- Arctic World Archive aims to protect the world's most important data in the event of a global disaster
- The underground vault stores documents offline to guard against cyberterrorism
(CNN)Deep inside an abandoned mine on the Arctic island of Svalbard, some 650 miles (1,046 km) from the North Pole, a mysterious new library has opened its doors.
It's called the Arctic World Archive, and it has a critical mission: To protect the world's historically and scientifically important data in the event of a future cataclysmic disaster. It's open to submissions from around the globe, of anything from scientific journals to works of classical literature.
Set almost 500 feet (150 meters) below ground, the vault is protected from nuclear attack. Its data collections are kept offline to protect from possible corruption or hacking.
And the surrounding permafrost creates the ideal climate for long-term storage. Even if the power failed, the temperature inside will remain below freezing, enough to preserve the vault's contents for decades, maybe centuries.
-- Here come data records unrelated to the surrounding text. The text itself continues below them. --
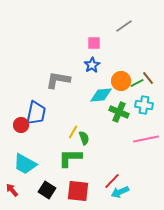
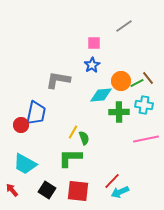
green cross: rotated 24 degrees counterclockwise
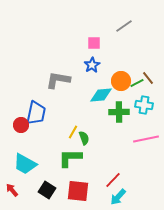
red line: moved 1 px right, 1 px up
cyan arrow: moved 2 px left, 5 px down; rotated 24 degrees counterclockwise
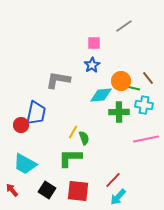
green line: moved 4 px left, 5 px down; rotated 40 degrees clockwise
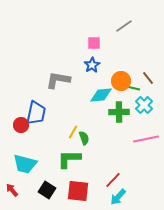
cyan cross: rotated 36 degrees clockwise
green L-shape: moved 1 px left, 1 px down
cyan trapezoid: rotated 15 degrees counterclockwise
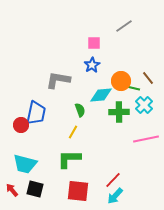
green semicircle: moved 4 px left, 28 px up
black square: moved 12 px left, 1 px up; rotated 18 degrees counterclockwise
cyan arrow: moved 3 px left, 1 px up
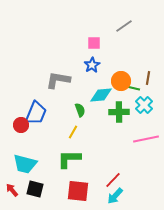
brown line: rotated 48 degrees clockwise
blue trapezoid: rotated 10 degrees clockwise
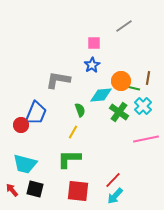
cyan cross: moved 1 px left, 1 px down
green cross: rotated 36 degrees clockwise
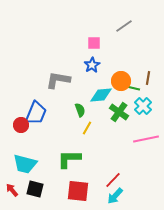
yellow line: moved 14 px right, 4 px up
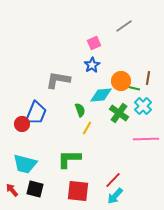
pink square: rotated 24 degrees counterclockwise
green cross: moved 1 px down
red circle: moved 1 px right, 1 px up
pink line: rotated 10 degrees clockwise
''It's a unique and ultra-secure way that future generations can get information from the past easily in the present,'' says project manager Katrine Thomson of Piql, the Norwegian company behind this new venture.
"The amount of data increases every year, and there are no other solutions for long-term data storage," she said.
Piql says it has spent more than $33 million developing new technology to store data securely for long periods of time. The company describes the remote Arctic location, on a cluster of Norwegian islands declared demilitarized by 42 nations, as "the safest place on the planet for a 'digital embassy.'''
Located about halfway between mainland Norway and the North Pole, Svalbard is home to the northernmost year-round settlement on Earth and the Global Seed Vault, which preserves millions of seeds in case a disaster wipes out the planet's crops.
Piql's technology allows text, film or photographs to be translated into binary code, which is imprinted onto photosensitive film and kept on reels inside the vault. Storing the data in physical form ensures it's protected against possible cyberattack. Piql claims their method of storing data is so robust it could last for more than 500 years.
Customers can retrieve their data using special scanners developed by Piql. The company also provides a "disaster recovery" option, where data from film reels is recovered using only a digital camera and a computer.